▶ **EXERCISE DATA**
• • •

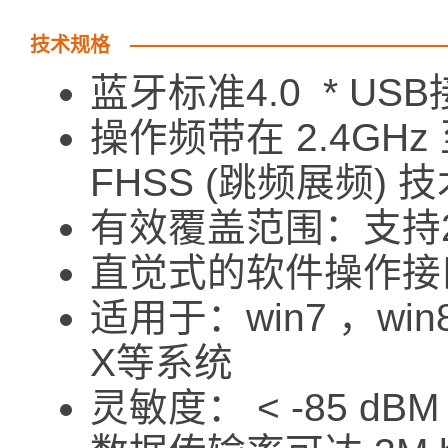
技术规格
蓝牙标准4.0 * US
操作频带在 2.4GHz 
FHSS (跳频展频) 
有效覆盖范围：支持
直觉式的软件操作接
适用于：win7 ，win8
X等系统
灵敏度： < -85 dBM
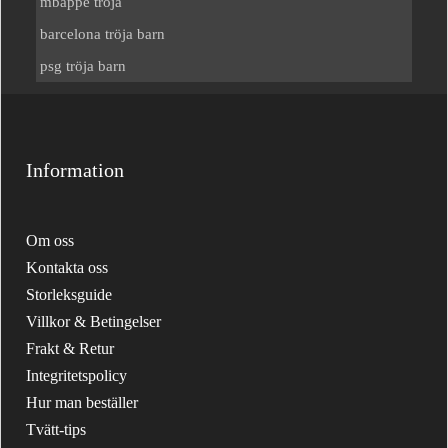
mbappe tröja
barcelona tröja barn
psg tröja barn
Information
Om oss
Kontakta oss
Storleksguide
Villkor & Betingelser
Frakt & Retur
Integritetspolicy
Hur man beställer
Tvätt-tips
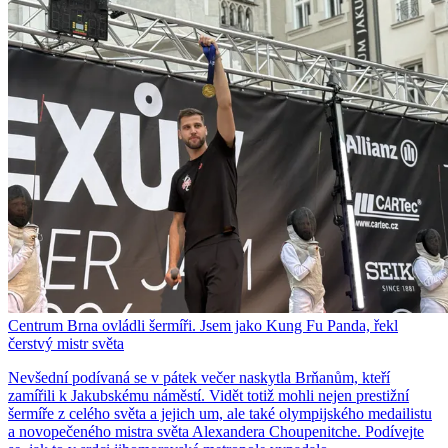
Centrum Brna ovládli šermíři. Jsem jako Kung Fu Panda, řekl
čerstvý mistr světa
Nevšední podívaná se v pátek večer naskytla Brňanům, kteří
zamířili k Jakubskému náměstí. Vidět totiž mohli nejen prestižní
šermíře z celého světa a jejich um, ale také olympijského medailistu
a novopečeného mistra světa Alexandera Choupenitche. Podívejte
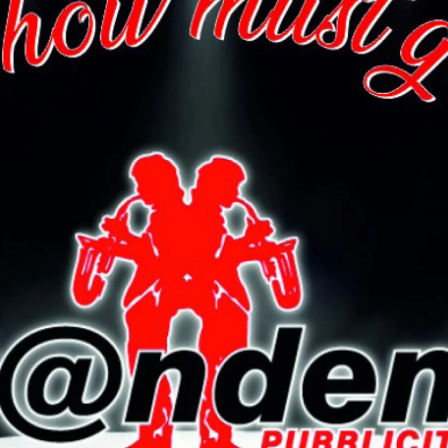
uella di non accendere fuochi nei boschi o nelle aree
e il periodo di divieto e di non gettare mozziconi di
e prestare particolare attenzione a barbecue, fornelli
hi lasciati incustoditi.
damentale mantenere la calma, non avvicinarsi all’incend
amando il
Numero Verde Antincendi Boschivi della
Una segnalazione tempestiva può fare la differenza e
i.
arte: piccoli gesti quotidiani possono contribuire a
 patrimoni più preziosi della Valtiberina.
prevenzione
Protezione civile
Regione Toscana
rina Toscana
Valtiberina Toscana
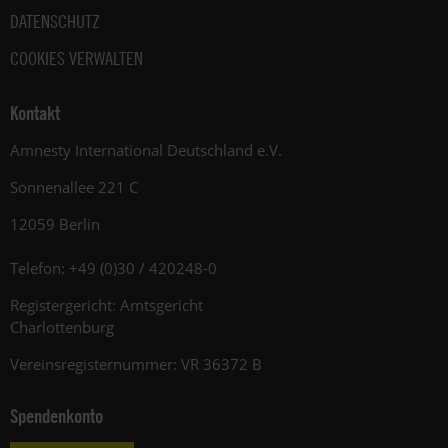
DATENSCHUTZ
COOKIES VERWALTEN
Kontakt
Amnesty International Deutschland e.V.
Sonnenallee 221 C
12059 Berlin
Telefon: +49 (0)30 / 420248-0
Registergericht: Amtsgericht
Charlottenburg
Vereinsregisternummer: VR 36372 B
Spendenkonto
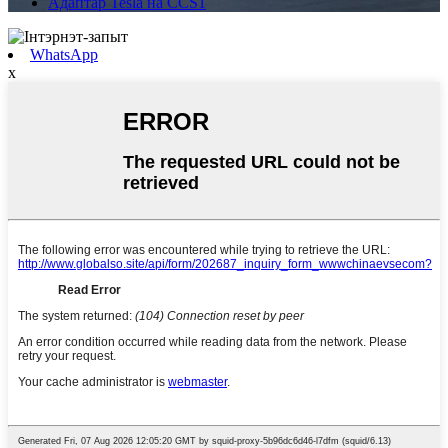
Адаптар Tesla на CCS1
WhatsApp
x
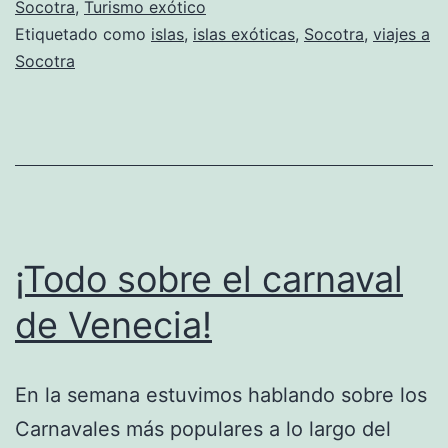
Socotra
,
Turismo exótico
Etiquetado como
islas
,
islas exóticas
,
Socotra
,
viajes a
Socotra
¡Todo sobre el carnaval
de Venecia!
En la semana estuvimos hablando sobre los
Carnavales más populares a lo largo del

• • •

▶ **JOB ITEM**
Here the job is to print the data above exactly, except for any pictures.

▶ **RESPONSE BELOW**
技术规格
蓝牙标准4.0 * US
操作频带在 2.4GHz 
FHSS (跳频展频) 
有效覆盖范围：支持
直觉式的软件操作接
适用于：win7 ，win8
X等系统
灵敏度： < -85 dBM
mbappe tröja
barcelona tröja barn
psg tröja barn
Information
Om oss
Kontakta oss
Storleksguide
Villkor & Betingelser
Frakt & Retur
Integritetspolicy
Hur man beställer
Tvätt-tips
Centrum Brna ovládli šermíři. Jsem jako Kung Fu Panda, řekl
čerstvý mistr světa
Nevšední podívaná se v pátek večer naskytla Brňanům, kteří
zamířili k Jakubskému náměstí. Vidět totiž mohli nejen prestižní
šermíře z celého světa a jejich um, ale také olympijského medailistu
a novopečeného mistra světa Alexandera Choupenitche. Podívejte
uella di non accendere fuochi nei boschi o nelle aree
e il periodo di divieto e di non gettare mozziconi di
e prestare particolare attenzione a barbecue, fornelli
hi lasciati incustoditi.
damentale mantenere la calma, non avvicinarsi all’incend
amando il
Numero Verde Antincendi Boschivi della
Una segnalazione tempestiva può fare la differenza e
i.
arte: piccoli gesti quotidiani possono contribuire a
 patrimoni più preziosi della Valtiberina.
prevenzione
Protezione civile
Regione Toscana
rina Toscana
Valtiberina Toscana
DATENSCHUTZ
COOKIES VERWALTEN
Kontakt
Amnesty International Deutschland e.V.
Sonnenallee 221 C
12059 Berlin
Telefon: +49 (0)30 / 420248-0
Registergericht: Amtsgericht
Charlottenburg
Vereinsregisternummer: VR 36372 B
Spendenkonto
Адаптар Tesla на CCS1
WhatsApp
x
Socotra
,
Turismo exótico
Etiquetado como
islas
,
islas exóticas
,
Socotra
,
viajes a
Socotra
¡Todo sobre el carnaval
de Venecia!
En la semana estuvimos hablando sobre los
Carnavales más populares a lo largo del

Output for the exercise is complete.